タイトルには「非常識」と書いてありますが、「極めて常識的」なことを書いているような気がするのは、勉強本マニアだからでしょうか・・・。
勉強本ときいて出てきました (^^;
会計士は無理ですが、ちょうどいま中小企業診断士の勉強をしているので、ぽちっとさせっていただきました。
たしかに、資格の学校は上手に利用したほうがいいですね。しかし、スケジュール通りにこなすだけで精いっぱいです。とほほ…
ま、結局のところ、「マンガ読んでないで勉強しろ!」っていうのは、高校の時と変わっていないかもしれません(爆)
はじめまして、コメントありがとうございます。
ご指摘の「極めて常識的」という点、確かに私も感じました。
ただこれは推測なんですが、例えば税理士試験の場合、上記の理論(厳密には「個別理論」と言います)を1科目100ページ分くらい丸暗記して本試験に望むんですよ。
そんで普通、合格レベルに余裕で達するような人は、ランクで言ったら一番出なさそうなEランクとかまでガッチリ押さえてるんですよね。
出る可能性は低いものの、出てしまったら1年間の苦労が水の泡になりかねないので。
一方、本書のスタイルで行けば、多分C,Dランク位まででカットしちゃってるんじゃないか、と。
そして確かに学校全体として、覚える範囲を狭めているのだとしたら、「常識的」ではないと思います。
これはもちろん、資格試験の種類や税理士試験でも科目によって違うので一概には言えませんし、実際にクレアールの授業内容も知らないので、あくまで私の憶測であることをご了承ください。
>Sioさん
お買い上げありがとうございます(涙)。
本書のスケジュールを見ると、中小企業診断士は「2年で合格を目指す」そうですよ!
私もかつてはガチな資格試験勉強してましたが、今はそれとは縁遠い生活をしておりますので、Sioさんの頑張りには頭が下がります(汗)。
たまにはマンガくらいいいのでは(笑)?
わたしもいまテキストや練習問題を音読しながらMP3プレーヤーに録音して、また聞き返したりしていますので、この本のスピーチ法がとてもとても気になります。

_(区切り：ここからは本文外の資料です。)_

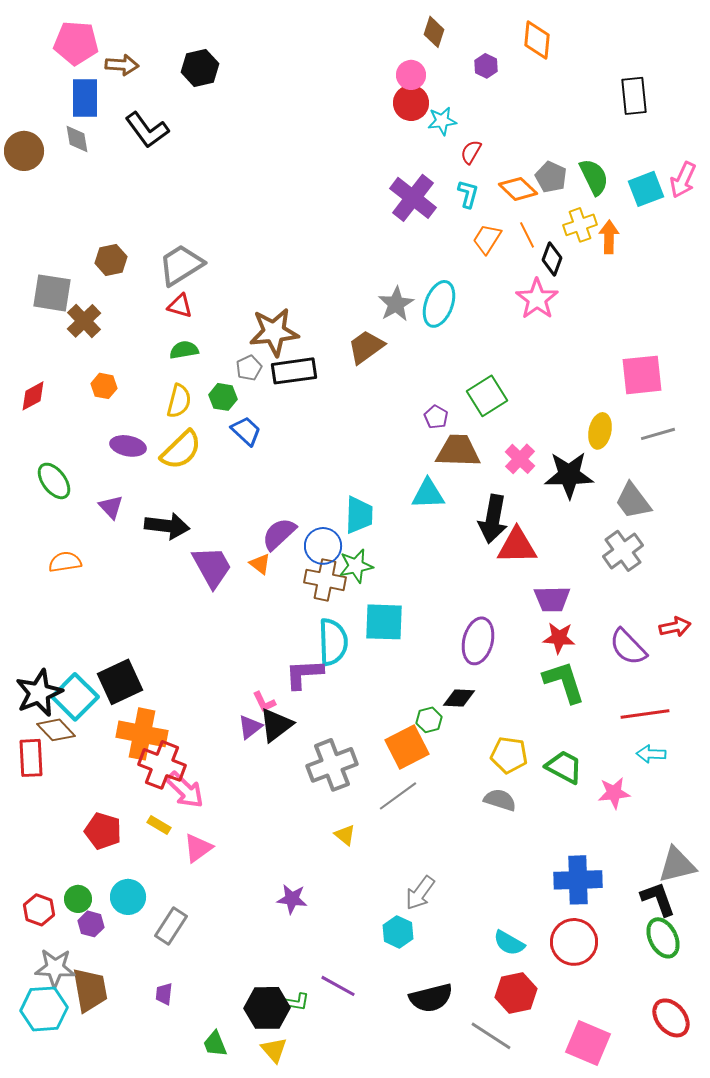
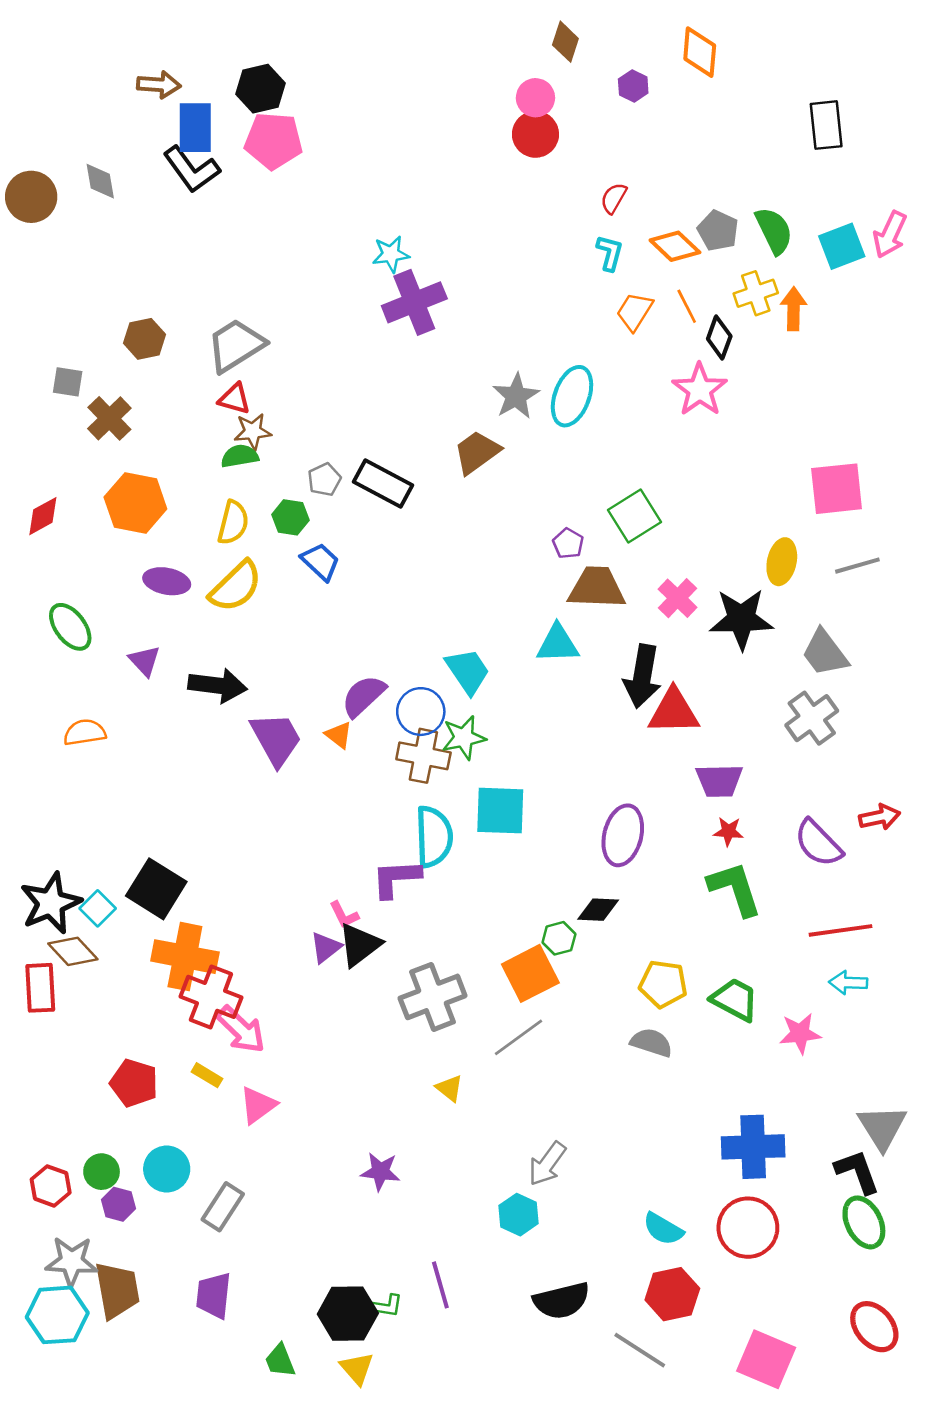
pink pentagon: (76, 43) -> (274, 141), moved
blue rectangle: (85, 98) -> (195, 128), moved
cyan star: (442, 121) -> (391, 254), moved
purple cross: (413, 198) -> (414, 302), moved, turned 30
gray square: (52, 293) -> (68, 382), size x0.6
brown star: (274, 332) -> (253, 431), moved, size x0.6
black rectangle: (294, 371) -> (383, 483), turned 36
orange hexagon: (104, 386) -> (135, 503), size x1.8
cyan trapezoid: (359, 515) -> (468, 671), turned -36
red star: (559, 638) -> (728, 831), size x0.7
black square: (120, 682) -> (156, 889), turned -33
cyan square: (75, 697) -> (98, 908), size x0.6
gray triangle: (677, 865) -> (882, 1127), turned -48
purple line: (338, 986) -> (440, 1285), turned 45
purple trapezoid: (164, 994) -> (214, 1295), size x1.6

わたしは専業主婦ですが、2歳・4歳児を育てながらの勉強だと、意外とまとまった時間がとれません。計画をたててやってますが、なかなかこのプランを消化するのが大変ですね。
はじめまして、コメントありがとうございます。
FPも大変そうですね(涙)。
私自身が苦手な分野なので、なおさらそう感じます。
本書のスピーチ法は、ガチで丸暗記するのに適したやり方だと思います。
FPもそんな感じでしたら、参考になるかも。
ちなみにウチのヨメも、4歳1歳の子供抱えて、大学院の勉強を毎晩夜中の3時過ぎまでやってます。
その分、私もこんな時間にブログ書けるのですが(笑)。
お勉強頑張ってくださいね!
今後ともよろしくお願いします。